» PAGE EXTRACT:
########

Friday, 1 August 2014

We need a Royal Commission on Prisons

    The Sun newspaper is not widely known for supporting prison reform. More than ten years ago it sent a removals van to the Royal Courts of Justice to urge then Lord Chief Justice Woolf to make way for a more punitive successor and it has campaigned regularly since for a harsher approach to sentencing and the treatment of prisoners. It comes as some surprise today that its leader  accuses Justice Secretary Chris Grayling of failing to accept that there’s a  crisis in the prisons and urges him to give priority not only to the security of the public and prison officers but also (and perhaps more surprisingly)  to  the welfare of inmates.

Yesterday’s raft of statistics from NOMS about the deteriorating performance of prisons also led  the Economist to decry the shameful state of Britain’s prisons and   the Independent  to opine that  the  steep rise in prison violence is the logical consequence of too little funding and too many inmates. This seems to be the view of the Chief Inspector of Prisons who also sees a link between high rates of overcrowding and the current level of self-inflicted deaths.

Yesterday’s statistics included a league table of ratings of the 111 public and fifteen private prisons in England and Wales.   The methodology for giving the jails one of four grades (from 4 “exceptional” down to 1 “serious concern”) is complex and open to question. Much has been made of the failings at Brinsford Young Offender Institution which scored 1 and was earlier in the year described by the Chief Inspector as the worst prison he had been to in four years.  The three new prisons, the privately run Oakwood and Thameside and the publicly run Isis are still causing concern at level 2.  While the Independent Monitoring Board at Oakwood has found the prison much more settled (and unfairly criticised in the media), it none the less reported today that four in every five hospital appointments had to be rescheduled because of lack of staff to escort the prisoners.

########

» PROBLEMS TO WORK ON:
1) Retype the prisons post, everything from "Yesterday’s raft of" down to "of self-inflicted deaths.", with no changes.
2) Answer these questions from the post on prisons:
(a) Which Lord Chief Justice did The Sun urge to make way for a more punitive successor?
(b) How many public and how many private prisons were in the league table?
(c) What share of hospital appointments at Oakwood had to be rescheduled for lack of escort staff?
3) Write the next part of the post on prisons, beginning after its last sentence.

########

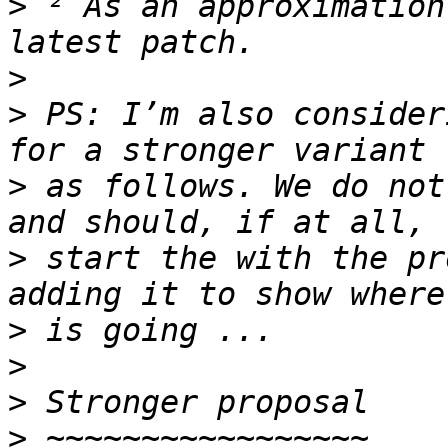
>
 ² As an approximation
>
>
 PS: I’m also consider
>
 as follows. We do not
>
 start the with the pr
>
>
>
>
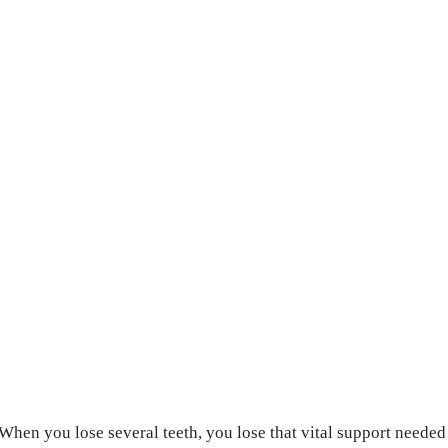
 When you lose several teeth, you lose that vital support neede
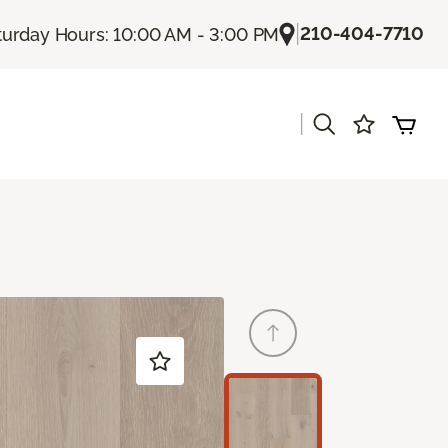
|
210-404-7710
turday Hours: 10:00 AM - 3:00 PM
|
s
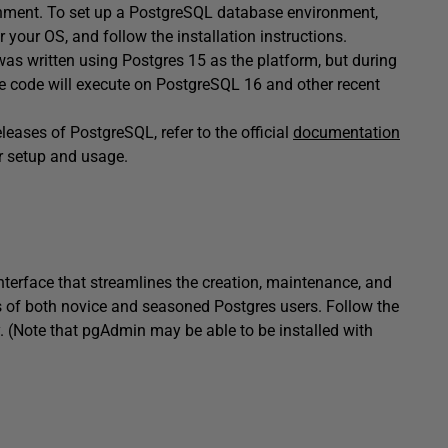
onment. To set up a PostgreSQL database environment,
r your OS, and follow the installation instructions.
as written using Postgres 15 as the platform, but during
he code will execute on PostgreSQL 16 and other recent
leases of PostgreSQL, refer to the official
documentation
or setup and usage.
interface that streamlines the creation, maintenance, and
nts of both novice and seasoned Postgres users. Follow the
y. (Note that pgAdmin may be able to be installed with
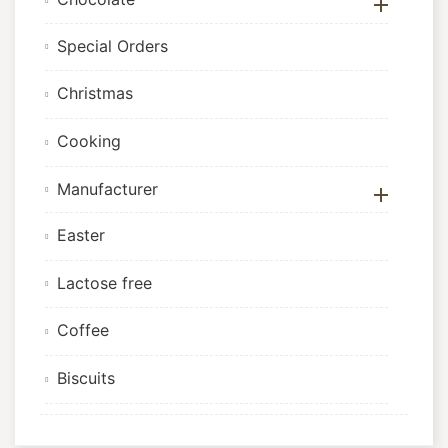

Special Orders
Christmas
Cooking
Manufacturer

Easter
Lactose free
Coffee
Biscuits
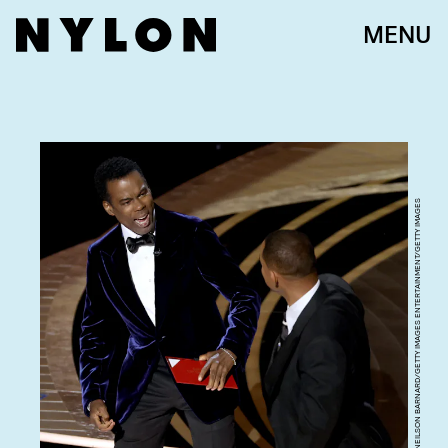
MENU
NEILSON BARNARD/GETTY IMAGES ENTERTAINMENT/GETTY IMAGES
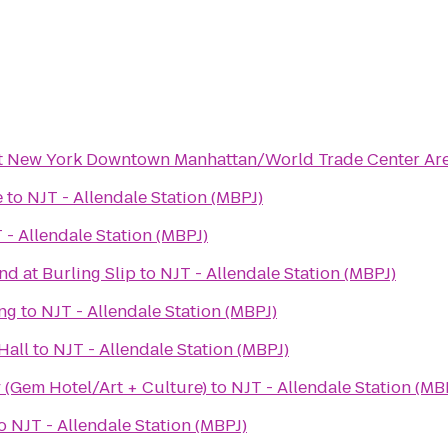
tt New York Downtown Manhattan/World Trade Center Ar
e
to
NJT - Allendale Station (MBPJ)
 - Allendale Station (MBPJ)
d at Burling Slip
to
NJT - Allendale Station (MBPJ)
ng
to
NJT - Allendale Station (MBPJ)
Hall
to
NJT - Allendale Station (MBPJ)
 (Gem Hotel/Art + Culture)
to
NJT - Allendale Station (MB
o
NJT - Allendale Station (MBPJ)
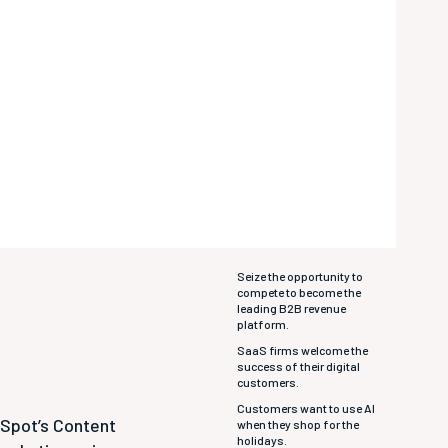
Seize the opportunity to
compete to become the
leading B2B revenue
platform.
SaaS firms welcome the
success of their digital
customers.
Customers want to use AI
bSpot’s Content
when they shop for the
holidays.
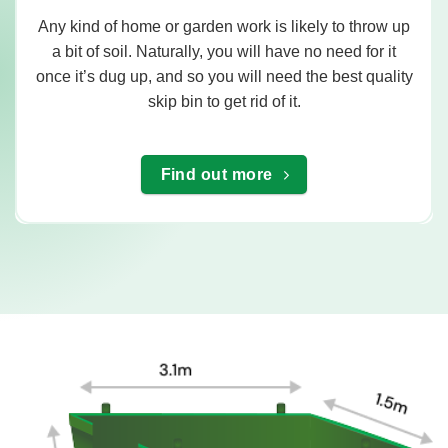
Any kind of home or garden work is likely to throw up
a bit of soil. Naturally, you will have no need for it
once it’s dug up, and so you will need the best quality
skip bin to get rid of it.
Find out more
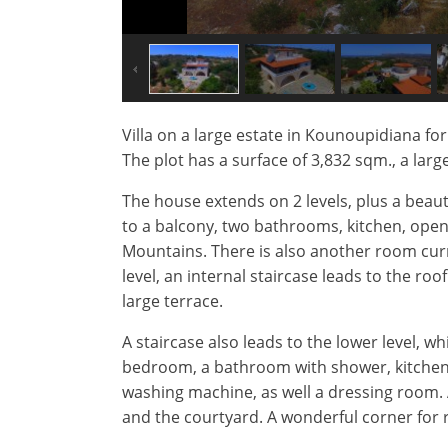
Villa on a large estate in Kounoupidiana f
The plot has a surface of 3,832 sqm., a larg
The house extends on 2 levels, plus a beau
to a balcony, two bathrooms, kitchen, open 
Mountains. There is also another room curr
level, an internal staircase leads to the ro
large terrace.
A staircase also leads to the lower level, w
bedroom, a bathroom with shower, kitchen 
washing machine, as well a dressing room. Α
and the courtyard. A wonderful corner for r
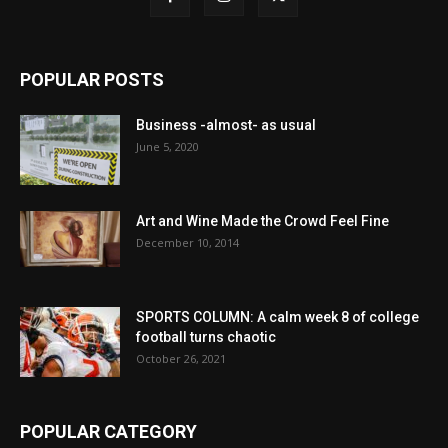
POPULAR POSTS
Business -almost- as usual
June 5, 2020
Art and Wine Made the Crowd Feel Fine
December 10, 2014
SPORTS COLUMN: A calm week 8 of college
football turns chaotic
October 26, 2021
POPULAR CATEGORY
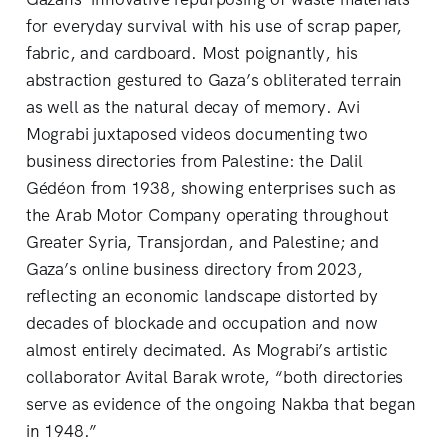
for everyday survival with his use of scrap paper,
fabric, and cardboard. Most poignantly, his
abstraction gestured to Gaza’s obliterated terrain
as well as the natural decay of memory. Avi
Mograbi juxtaposed videos documenting two
business directories from Palestine: the Dalil
Gédéon from 1938, showing enterprises such as
the Arab Motor Company operating throughout
Greater Syria, Transjordan, and Palestine; and
Gaza’s online business directory from 2023,
reflecting an economic landscape distorted by
decades of blockade and occupation and now
almost entirely decimated. As Mograbi’s artistic
collaborator Avital Barak wrote, “both directories
serve as evidence of the ongoing Nakba that began
in 1948.”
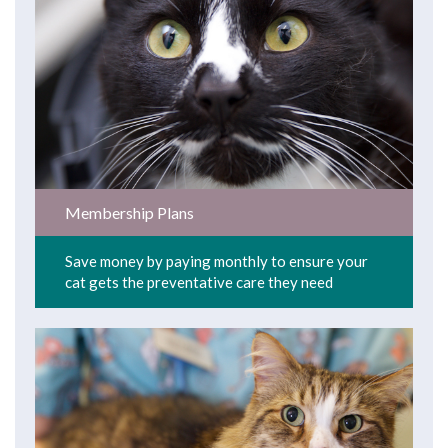
Membership Plans
Save money by paying monthly to ensure your
cat gets the preventative care they need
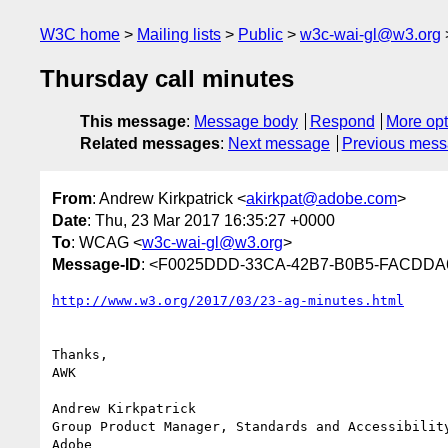
W3C home
Mailing lists
Public
w3c-wai-gl@w3.org
Thursday call minutes
This message
:
Message body
Respond
More opt
Related messages
:
Next message
Previous mes
From
: Andrew Kirkpatrick <
akirkpat@adobe.com
>
Date
: Thu, 23 Mar 2017 16:35:27 +0000
To
: WCAG <
w3c-wai-gl@w3.org
>
Message-ID
: <F0025DDD-33CA-42B7-B0B5-FACDDA
Thanks,

AWK

Andrew Kirkpatrick

Group Product Manager, Standards and Accessibility
Adobe
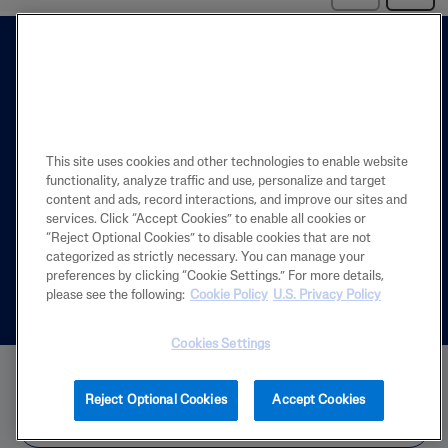
This site uses cookies and other technologies to enable website
functionality, analyze traffic and use, personalize and target
FIND A STORE
content and ads, record interactions, and improve our sites and
services. Click “Accept Cookies” to enable all cookies or
The Store Locator is designed to help you
“Reject Optional Cookies” to disable cookies that are not
find the closest store near you.
categorized as strictly necessary. You can manage your
preferences by clicking “Cookie Settings.” For more details,
Español
please see the following:
Cookie Policy
U.S. Privacy Policy
Cookies Settings
BUY NOW
Reject Optional Cookies
Accept Cookies
PRODUCT
FIND IN STORE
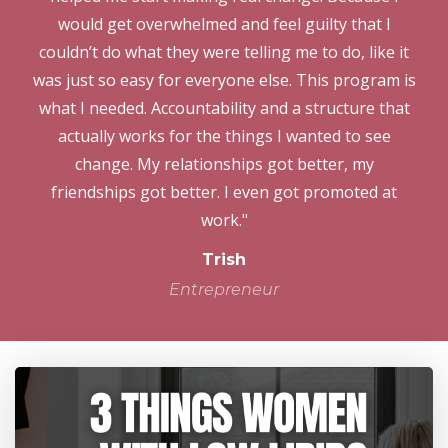
would get overwhelmed and feel guilty that I
couldn’t do what they were telling me to do, like it
was just so easy for everyone else. This program is
what I needed. Accountability and a structure that
actually works for the things I wanted to see
change. My relationships got better, my
friendships got better. I even got promoted at
work."
Trish
Entrepreneur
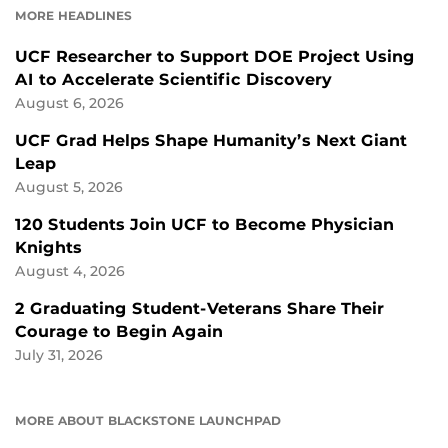
MORE HEADLINES
UCF Researcher to Support DOE Project Using
AI to Accelerate Scientific Discovery
August 6, 2026
UCF Grad Helps Shape Humanity’s Next Giant
Leap
August 5, 2026
120 Students Join UCF to Become Physician
Knights
August 4, 2026
2 Graduating Student-Veterans Share Their
Courage to Begin Again
July 31, 2026
MORE ABOUT BLACKSTONE LAUNCHPAD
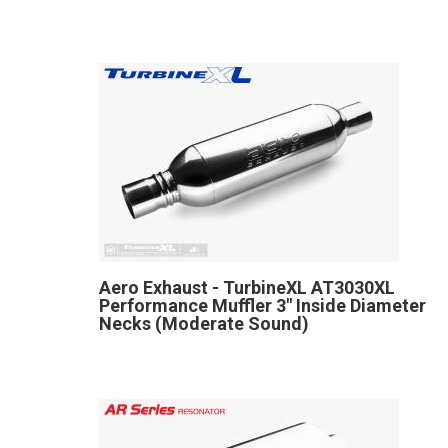
Aero Exhaust - TurbineXL AT3030XL
Performance Muffler 3" Inside Diameter
Necks (Moderate Sound)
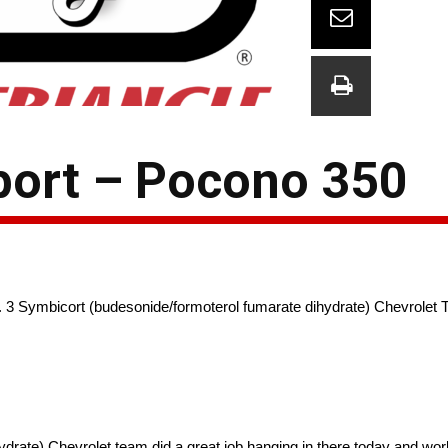
port – Pocono 350
 No. 3 Symbicort (budesonide/formoterol fumarate dihydrate) Chevrol
ate) Chevrolet team did a great job hanging in there today and workin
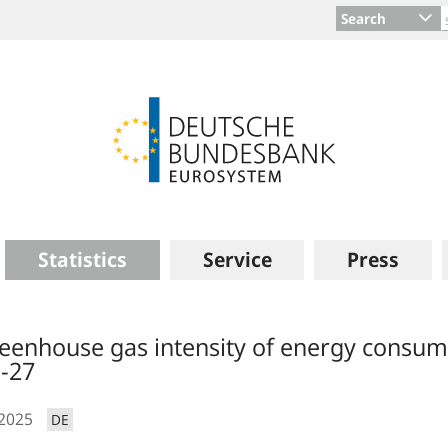
Search
Statistics
Service
Press
eenhouse gas intensity of energy consum
-27
.2025
DE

########

» ANSWERS:
1)
Yesterday’s raft of statistics from NOMS about the deteriorating performance of prisons also led  the Economist to decry the shameful state of Britain’s prisons and   the Independent  to opine that  the  steep rise in prison violence is the logical consequence of too little funding and too many inmates. This seems to be the view of the Chief Inspector of Prisons who also sees a link between high rates of overcrowding and the current level of self-inflicted deaths.

2)
(a) Lord Woolf.
(b) 111 public and fifteen private prisons.
(c) Four in every five.

3)
What is at least as concerning however, is the performance in the best prisons. Inspectors reported  last year (within the period covered by the NOMS ratings)  on a prison where more than a third of prisoners told them they had been victimised by staff including 6% who had been hit or kicked; and where 32% had been victimised by other prisoners. The watchdog  described another establishment where more than one in ten prisoners said they had developed a drug problem while inside and fewer than half of those with such a  problem (whenever they developed it) said  they had been offered help or support. The performance of both of these two prisons was rated by NOMS yesterday as exceptional.

There is something deeply troubling about such tolerance of poor standards and the need for a fundamental and independent examination of the state of our prisons. While the Inspectorate does valuable work day in day out to document what is happening, its status is not strong enough to insist on change. The inconvenient truths it uncovers can, and have been ignored or swatted aside by Chris Grayling. At the very least, like OFSTED, it needs a strong Chair and greater powers.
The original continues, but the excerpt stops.